Just six months ago Elizabeth Holmes, the billionaire founder of Theranos, was whining to Fortune Magazine about not having understood “what it means to be a woman in this space” presumably referring to the biotech sector.
“Until what happened in the last four weeks, I didn’t understand what it means to be a woman in this space,” she says, shaking her head. “Every article starting with, ‘A young woman.’ Right? Someone came up to me the other day, and they were like, ‘I have never read an article about Mark Zuckerberg that starts with ‘A young man.’ ”
“I wanted the focus to be on my work,” she says slowly and deliberately. “I don’t want to go into a meeting and have people looking at what I’m wearing. I want them listening to what I’m saying. And I want them to be looking at what we do.” She pauses, then adds, “Because when you walk into the room and you’re a 19-year-old girl, people interact with you in a certain way.”
Well don’t worry, we all know “what you do” now at Theranos, it’s called fraud! While Fortune credits Holmes with only “hinting at” sexism, some feminist whiner I’ve never heard of (and probably scores of others) claim media coverage of Holmes has been sexist.
I’m just curious, is the exposure of Holmes’ $9 billion dollar fraud, also “sexism in the media”? Of course I’m just being facetious, we all know that women in business are cut far too much slack by the media, excuses are made for their incompetence or sometimes it’s just plain ignored or even covered up.
uBeam is another example of a fantastic fraud founded by a woman that the media has been looking the other way on until they just couldn’t anymore because a former VP of engineering at the company spilled the beams. Admittedly, this particular scam is on a much smaller scale than Theranos, it’s still into the tens of millions of dollars. Many engineers far more qualified to comment on wireless charging technology via ultrasound than Meredith Perry with her background in “Paleobiology” having been exposing the real world infeasibility of the physics uBeam since as early as August, 2014.

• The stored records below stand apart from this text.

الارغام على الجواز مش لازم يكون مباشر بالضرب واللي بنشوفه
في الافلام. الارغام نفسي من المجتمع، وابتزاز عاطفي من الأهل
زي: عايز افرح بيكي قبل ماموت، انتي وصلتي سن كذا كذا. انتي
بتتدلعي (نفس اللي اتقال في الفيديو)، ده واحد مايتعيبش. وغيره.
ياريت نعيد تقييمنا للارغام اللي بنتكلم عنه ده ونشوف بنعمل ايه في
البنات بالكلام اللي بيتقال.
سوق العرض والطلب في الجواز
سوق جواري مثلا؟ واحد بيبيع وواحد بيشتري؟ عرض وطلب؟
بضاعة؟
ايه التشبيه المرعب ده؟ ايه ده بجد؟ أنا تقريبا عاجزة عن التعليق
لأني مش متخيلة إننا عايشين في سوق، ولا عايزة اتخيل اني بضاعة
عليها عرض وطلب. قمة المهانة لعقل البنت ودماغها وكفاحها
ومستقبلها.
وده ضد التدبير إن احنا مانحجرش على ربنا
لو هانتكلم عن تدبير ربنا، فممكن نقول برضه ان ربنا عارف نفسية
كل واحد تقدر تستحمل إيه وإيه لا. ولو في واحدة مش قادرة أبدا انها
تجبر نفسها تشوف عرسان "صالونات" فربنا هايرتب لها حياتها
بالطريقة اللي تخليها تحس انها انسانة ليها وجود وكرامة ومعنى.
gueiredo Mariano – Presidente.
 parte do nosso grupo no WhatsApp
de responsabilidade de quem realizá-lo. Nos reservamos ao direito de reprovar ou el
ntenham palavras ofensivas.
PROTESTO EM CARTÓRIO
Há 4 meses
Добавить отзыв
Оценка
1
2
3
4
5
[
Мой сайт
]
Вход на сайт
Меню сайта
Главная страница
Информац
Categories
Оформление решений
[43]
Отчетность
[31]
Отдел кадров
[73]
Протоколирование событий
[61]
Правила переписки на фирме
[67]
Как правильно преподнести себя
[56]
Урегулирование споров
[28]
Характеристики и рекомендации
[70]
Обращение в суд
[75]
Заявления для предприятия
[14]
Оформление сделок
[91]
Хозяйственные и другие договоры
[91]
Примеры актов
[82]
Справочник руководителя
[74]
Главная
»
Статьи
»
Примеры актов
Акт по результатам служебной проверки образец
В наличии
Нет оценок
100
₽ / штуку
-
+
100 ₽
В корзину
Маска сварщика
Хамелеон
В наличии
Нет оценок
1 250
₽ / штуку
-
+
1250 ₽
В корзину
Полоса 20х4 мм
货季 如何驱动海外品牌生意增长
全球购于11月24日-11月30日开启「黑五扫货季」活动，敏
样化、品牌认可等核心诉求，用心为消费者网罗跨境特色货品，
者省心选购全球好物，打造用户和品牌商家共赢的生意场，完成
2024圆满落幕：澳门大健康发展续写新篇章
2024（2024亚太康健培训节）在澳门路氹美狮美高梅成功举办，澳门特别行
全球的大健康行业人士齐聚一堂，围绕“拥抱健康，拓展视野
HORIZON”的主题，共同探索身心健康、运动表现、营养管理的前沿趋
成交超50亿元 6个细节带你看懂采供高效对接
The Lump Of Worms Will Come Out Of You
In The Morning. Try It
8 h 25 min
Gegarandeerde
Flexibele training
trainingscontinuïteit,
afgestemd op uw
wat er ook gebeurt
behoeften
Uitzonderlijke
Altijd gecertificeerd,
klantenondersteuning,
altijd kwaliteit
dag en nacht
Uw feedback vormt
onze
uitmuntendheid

I’ve got an idea, how about we go back to that meritocracy thing?
You can read the original blog articles by uBeam’s former VP of engineering here. I recommend you start at the beginning and work your way forward chronologically. It’s a long read but well worth it. I’ll leave you with the intro:
Today is the 6 month anniversary of my resignation from uBeam, a startup I’d spent the previous two and a half years working on. I had gone from being one of the three engineers working in a garage to create the basic technology (literally), through fundraising nearly $23,000,000, and being VP Engineering in one of the hottest tech startups, to being willing to walk away from both a team I had built and was proud to work with, and any chance of recouping the income and opportunities I had sacrificed in getting there.
It marked the end of about four years of working on a several different startups, during which time I made a lot of mistakes, worked on some very interesting things, met some fantastic engineers and other co-workers, and got first hand insight into the workings of VC and startups in tech. It’s the last part I find most fascinating – how the whole ecosystem of startups actually works.
I’ve watched all the recent publicity surrounding Theranos, about a young, media-darling, Steve Jobs idolizing female CEO, who defies the skeptics and without any training in the field apparently makes strides that promise to change the world. Who raises millions on promises of ground-breaking technology that’s just around the corner, yet never makes public demonstrations or subjects their technology to third party audit. A CEO of a company that never answers substantial questions raised by veterans in that field, or criticism that they are doing nothing but playing a smoke and mirrors game to fleece the next round of investors, but is more than willing to speak to the press on their ‘vision’ (and nothing more).
I’ve followed that story and felt an odd sense of deja-vu about the coverage. How does a company, founded by someone with no realistic credentials or experience, raise so much money on what may never be delivered? Who decides it gets so much press coverage? Surely the VC’s are performing their due-diligence and there are adults minding the store?
There’s a saying: “You don’t want to see how the sausage gets made.”